A propos de :
Cass, 3ème civ, 7 décembre 2023, n° 22-20.093
Cass, 3ème civ, 21 décembre 2023, n° 22-20.045
L’article 1645 du code civil dispose que le vendeur professionnel est irréfragablement présumé connaître les vices de la chose vendue, de sorte qu’il ne peut se prévaloir de l’existence d’une clause limitant ou excluant sa garantie au titre des vices cachés.
La jurisprudence a été amenée à préciser que le vendeur, personne physique, qui a réalisé lui-même les travaux à l’origine des vices de la chose vendue, est tenu de les connaître et ne peut se prévaloir d’une clause limitative ou exclusive de la garantie des vices cachés (Cass, 3ème civ, 9 février 2011, n° 09-71.498, Cass, 3ème civ, 10 juillet 2013, n° 12-17.149).
Au sujet d’une société civile immobilière, la jurisprudence a été amenée à distinguer selon l’objet de son activité.
Ainsi, dans un arrêt en date du 27 octobre 2016 (Cass, 3ème civ, 27 octobre 2016, n° 15-24232), la Cour de cassation a qualifié une SCI de vendeur professionnel, dès lors que son objet social portait sur « l’acquisition par voie d’achat ou d’apport, la propriété, la mise en valeur, la transformation, l’aménagement, l’administration et la location de tous biens et droits immobiliers » et qu’elle « avait acquis une vieille ferme qu’elle avait fait transformer en logements d’habitation dont elle avait vendu une partie et loué le reste et qu’elle avait immédiatement réinvesti les profits retirés dans une autre opération immobilière ».

> **Tâches demandées**
1/ Recopiez à l'identique le passage du texte sur la garantie des vices cachés qui s'ouvre sur les mots contenant « La jurisprudence a été amenée à préciser » et se ferme sur « 2013, n° 12-17.149). ».
2/ Veuillez indiquer si chacune des affirmations suivantes concorde avec le texte sur la garantie des vices cachés, en répondant par oui ou non et en citant exactement les mots décisifs du texte. (a) Le vendeur professionnel est irréfragablement présumé connaître les vices de la chose vendue. (b) Dans l'arrêt du 27 octobre 2016, la SCI avait vendu la totalité des logements tirés de la ferme transformée. (c) Le vendeur, personne physique, qui a lui-même réalisé les travaux à l'origine des vices peut invoquer une clause exclusive de la garantie des vices cachés.
3/ Donnez la suite du texte sur la garantie des vices cachés, à partir de sa dernière phrase.

> **Informations fournies**
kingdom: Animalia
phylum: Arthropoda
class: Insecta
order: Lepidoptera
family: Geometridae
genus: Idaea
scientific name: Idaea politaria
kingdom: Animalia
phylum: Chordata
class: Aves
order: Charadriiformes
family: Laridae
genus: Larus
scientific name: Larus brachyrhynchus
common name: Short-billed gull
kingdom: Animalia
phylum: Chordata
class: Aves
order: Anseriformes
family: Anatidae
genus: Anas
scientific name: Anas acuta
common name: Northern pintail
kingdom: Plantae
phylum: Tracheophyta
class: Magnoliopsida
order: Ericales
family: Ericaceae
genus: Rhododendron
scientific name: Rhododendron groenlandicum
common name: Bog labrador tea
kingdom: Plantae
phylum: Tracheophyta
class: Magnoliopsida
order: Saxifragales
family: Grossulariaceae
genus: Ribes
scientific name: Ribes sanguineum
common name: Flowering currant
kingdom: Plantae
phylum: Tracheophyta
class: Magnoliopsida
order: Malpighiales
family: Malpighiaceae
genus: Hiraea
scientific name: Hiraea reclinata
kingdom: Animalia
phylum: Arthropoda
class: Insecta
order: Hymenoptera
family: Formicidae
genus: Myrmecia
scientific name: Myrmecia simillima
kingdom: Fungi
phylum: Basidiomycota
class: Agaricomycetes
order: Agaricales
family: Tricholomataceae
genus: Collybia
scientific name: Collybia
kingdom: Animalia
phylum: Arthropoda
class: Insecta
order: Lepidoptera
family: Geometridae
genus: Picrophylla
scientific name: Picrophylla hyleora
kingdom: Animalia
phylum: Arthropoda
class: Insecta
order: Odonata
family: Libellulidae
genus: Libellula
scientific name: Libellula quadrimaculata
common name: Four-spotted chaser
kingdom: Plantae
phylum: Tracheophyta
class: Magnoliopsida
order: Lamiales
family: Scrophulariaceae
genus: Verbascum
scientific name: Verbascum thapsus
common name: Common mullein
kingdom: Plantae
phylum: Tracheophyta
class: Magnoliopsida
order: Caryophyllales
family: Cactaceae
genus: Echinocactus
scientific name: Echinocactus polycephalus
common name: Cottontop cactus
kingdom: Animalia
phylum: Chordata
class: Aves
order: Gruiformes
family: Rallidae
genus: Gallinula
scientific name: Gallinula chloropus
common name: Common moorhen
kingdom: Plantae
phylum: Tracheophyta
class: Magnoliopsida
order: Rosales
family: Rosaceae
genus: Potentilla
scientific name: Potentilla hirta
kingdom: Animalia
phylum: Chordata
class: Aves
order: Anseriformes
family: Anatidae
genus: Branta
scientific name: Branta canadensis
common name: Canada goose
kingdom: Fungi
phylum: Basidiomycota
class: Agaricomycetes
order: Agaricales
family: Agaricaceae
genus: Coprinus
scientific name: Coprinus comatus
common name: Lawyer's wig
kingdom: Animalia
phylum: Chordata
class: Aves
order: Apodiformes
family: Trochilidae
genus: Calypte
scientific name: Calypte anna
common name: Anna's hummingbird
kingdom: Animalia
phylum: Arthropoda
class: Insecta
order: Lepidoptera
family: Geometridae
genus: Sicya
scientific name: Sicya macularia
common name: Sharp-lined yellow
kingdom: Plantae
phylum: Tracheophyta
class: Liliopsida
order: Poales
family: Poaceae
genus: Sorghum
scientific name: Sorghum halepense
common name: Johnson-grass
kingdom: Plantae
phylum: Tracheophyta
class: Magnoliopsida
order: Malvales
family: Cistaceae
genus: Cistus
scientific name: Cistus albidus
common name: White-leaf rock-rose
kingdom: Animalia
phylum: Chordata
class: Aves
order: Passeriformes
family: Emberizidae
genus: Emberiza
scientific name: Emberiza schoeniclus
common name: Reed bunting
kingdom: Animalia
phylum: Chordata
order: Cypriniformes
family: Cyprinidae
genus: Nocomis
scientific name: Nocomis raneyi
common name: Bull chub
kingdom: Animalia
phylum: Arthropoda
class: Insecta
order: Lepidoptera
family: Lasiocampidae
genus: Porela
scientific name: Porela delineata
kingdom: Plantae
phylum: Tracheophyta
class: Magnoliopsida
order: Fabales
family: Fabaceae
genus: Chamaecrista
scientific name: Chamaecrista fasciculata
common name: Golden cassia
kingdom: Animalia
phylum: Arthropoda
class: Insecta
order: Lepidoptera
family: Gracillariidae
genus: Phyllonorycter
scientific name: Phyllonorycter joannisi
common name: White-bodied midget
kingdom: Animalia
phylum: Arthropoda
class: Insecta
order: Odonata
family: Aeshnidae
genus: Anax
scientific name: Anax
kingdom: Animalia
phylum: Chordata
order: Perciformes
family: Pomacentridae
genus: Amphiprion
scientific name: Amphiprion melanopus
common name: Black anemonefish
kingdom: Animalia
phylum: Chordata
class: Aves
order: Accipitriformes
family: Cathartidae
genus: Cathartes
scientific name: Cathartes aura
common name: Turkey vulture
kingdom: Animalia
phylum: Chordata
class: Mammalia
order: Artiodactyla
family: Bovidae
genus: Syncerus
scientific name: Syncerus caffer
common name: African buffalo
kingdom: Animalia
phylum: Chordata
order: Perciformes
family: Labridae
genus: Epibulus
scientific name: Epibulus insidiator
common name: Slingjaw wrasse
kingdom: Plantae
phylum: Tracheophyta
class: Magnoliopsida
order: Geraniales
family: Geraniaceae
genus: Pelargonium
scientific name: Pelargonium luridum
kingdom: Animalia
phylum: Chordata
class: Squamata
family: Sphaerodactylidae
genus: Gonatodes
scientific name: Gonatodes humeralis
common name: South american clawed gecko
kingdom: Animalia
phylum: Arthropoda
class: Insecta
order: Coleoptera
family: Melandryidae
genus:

> **Résultats de l'exercice**
1/
La jurisprudence a été amenée à préciser que le vendeur, personne physique, qui a réalisé lui-même les travaux à l’origine des vices de la chose vendue, est tenu de les connaître et ne peut se prévaloir d’une clause limitative ou exclusive de la garantie des vices cachés (Cass, 3ème civ, 9 février 2011, n° 09-71.498, Cass, 3ème civ, 10 juillet 2013, n° 12-17.149).

2/
(a) Oui : « le vendeur professionnel est irréfragablement présumé connaître les vices de la chose vendue ».
(b) Non : « dont elle avait vendu une partie et loué le reste ».
(c) Non : « est tenu de les connaître et ne peut se prévaloir d’une clause limitative ou exclusive de la garantie des vices cachés ».

3/
La vente s’inscrivant dans le cadre d’une opération spéculative et non dans un contexte gestion patrimoniale simplement familiale, la SCI venderesse soit être assimilée à un professionnel, ce qui a pour effet de priver d’efficacité la clause excluant sa garantie par application des dispositions de l’article 1645 du code civil.
Cette analyse a été réitérée par la Haute juridiction dans un arrêt du 19 octobre 2023 (Cass, 3ème civ, 19 octobre 2023, n° 22-15.536), sanctionnant une cour d’appel ayant fait application d’une clause d’exclusion de garantie des vices cachés prévue par l’acte de vente, sans rechercher si la société venderesse avait elle-même réalisé les travaux à l’origine des désordres affectant le bien vendu, peu important les changements survenus quant à l’identité de ses associés et gérants, de sorte qu’elle s’était comportée en constructeur et devait être présumée avoir connaissance du vice.
Les travaux avaient en effet été réalisés par la société civile immobilière par l’intermédiaire de son gérant personnellement à cette époque, peu important qu’il y ait eu changement de gérance depuis lors, compte tenu de sa fonction de représentation de la personne morale.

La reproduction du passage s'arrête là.